_PAGE EXCERPT:_
· · · ·
Section 4.       Notice of a meeting need not be given to any director who submits a signed waiver of notice whether before or after the meeting, or who attends the meeting without protesting, prior thereto or at its commencement, the lack of notice. Neither the business to be transacted at, nor the purpose of, any regular or special meeting of the board of directors need be specified in the notice or waiver of notice of such meeting.

 

Section 5.       A majority of the directors shall constitute a quorum for the transaction of business unless a greater or lesser number is required by law or by the Certificate of Incorporation. The vote of a majority of the directors present at any meeting at which a quorum is present shall be the act of the board of directors, unless the vote of a greater number is required by law or by the Certificate of Incorporation. If a quorum shall not be present at any meeting of directors, the directors present may adjourn the meeting from time to time, without notice other than announcement at the meeting, until a quorum shall be present.
· · · ·
_INPUT DATA:_
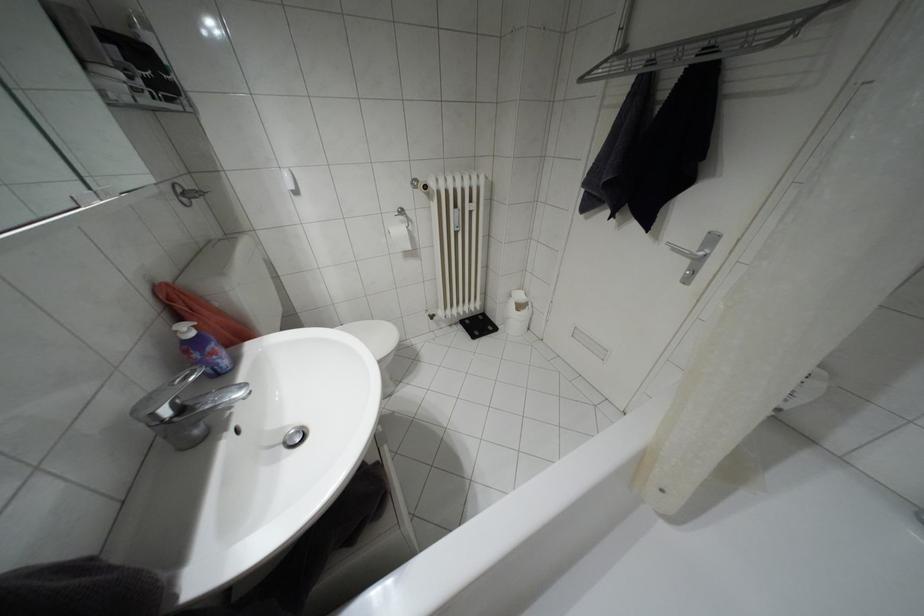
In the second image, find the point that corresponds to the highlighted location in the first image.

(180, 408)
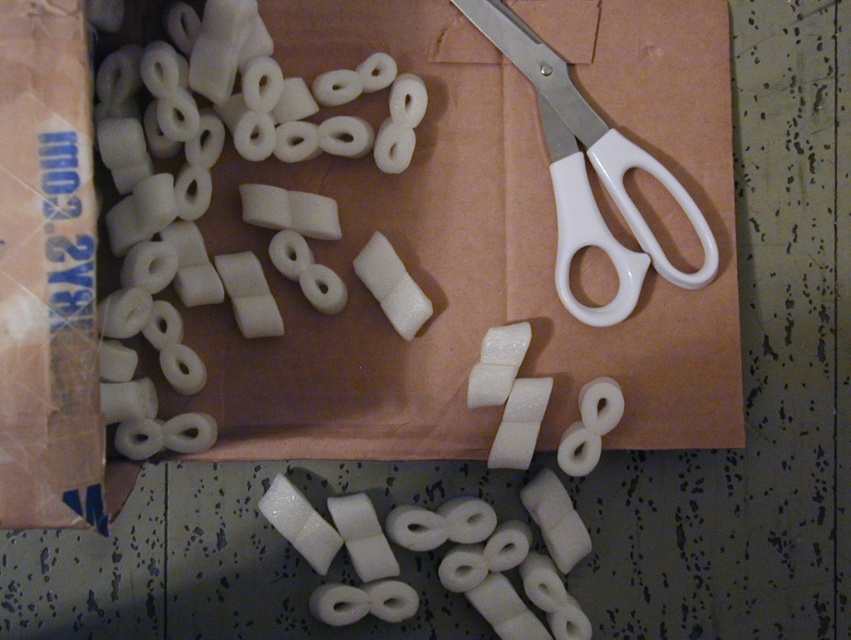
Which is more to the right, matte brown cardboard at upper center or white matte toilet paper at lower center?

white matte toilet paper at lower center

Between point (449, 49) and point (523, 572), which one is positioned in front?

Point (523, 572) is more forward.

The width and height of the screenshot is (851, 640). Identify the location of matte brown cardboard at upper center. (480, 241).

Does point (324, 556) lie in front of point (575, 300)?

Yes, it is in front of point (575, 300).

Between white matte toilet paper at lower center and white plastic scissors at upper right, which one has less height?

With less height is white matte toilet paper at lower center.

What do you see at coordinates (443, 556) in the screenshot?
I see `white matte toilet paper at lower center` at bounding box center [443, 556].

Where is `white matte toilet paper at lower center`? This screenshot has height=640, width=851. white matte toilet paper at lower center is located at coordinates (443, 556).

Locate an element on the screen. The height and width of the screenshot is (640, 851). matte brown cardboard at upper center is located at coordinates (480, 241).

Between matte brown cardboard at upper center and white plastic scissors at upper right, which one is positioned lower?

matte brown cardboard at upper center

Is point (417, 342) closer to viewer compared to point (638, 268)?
· · · ·
_REQUIRED ACTION 1:_ In the bylaws text on board meetings, shown above the lines, rewrite the paragraph that begins "Section 5. A majority of the directors" as a brief list that keeps its main facts.
_REQUIRED ACTION 2:_ Please carry on the bylaws text on board meetings from the point where it stops.

_ANSWER AREA 1:_
- A majority of the directors makes a quorum, unless law or the Certificate of Incorporation requires a greater or lesser number.
- When a quorum is present, a majority vote of the directors present is the act of the board, unless law or the Certificate of Incorporation requires a greater number.
- If no quorum is present, the directors present may adjourn the meeting from time to time, with no notice other than an announcement at the meeting, until a quorum is present.

_ANSWER AREA 2:_
Section 6.       Unless the Certificate of Incorporation provides otherwise, any action required or permitted to be taken at a meeting of the directors or a committee thereof may be taken without a meeting if a consent in writing to the adoption of a resolution authorizing the action so taken, shall be signed by all of the directors entitled to vote with respect to the subject matter thereof.

 

Section 7.       Unless otherwise restricted by the Certificate of Incorporation or these bylaws, any one or more members of the board of directors or any committee thereof may participate in a meeting of such board of directors or committee by means of a conference, telephone conference, or similar communications equipment allowing all persons participating in the meeting to hear each other at the same time. Participation by such means shall constitute presence in person at a meeting.

 

   

 

 

ARTICLE VII

EXECUTIVE COMMITTEE

 

Section 1.       The board of directors, by resolution adopted by a majority of the entire board, may designate, from among its members, an executive committee and other committees, each consisting of one (1) or more directors, and each of which, to the extent provided in the resolution, shall have all the authority of the board, except as otherwise required by law. Vacancies in the membership of the committee shall be filled by the board of directors at a regular or special meeting of the board of directors. The executive committee shall keep regular minutes of its proceedings and shall report the same to the board of directors when required.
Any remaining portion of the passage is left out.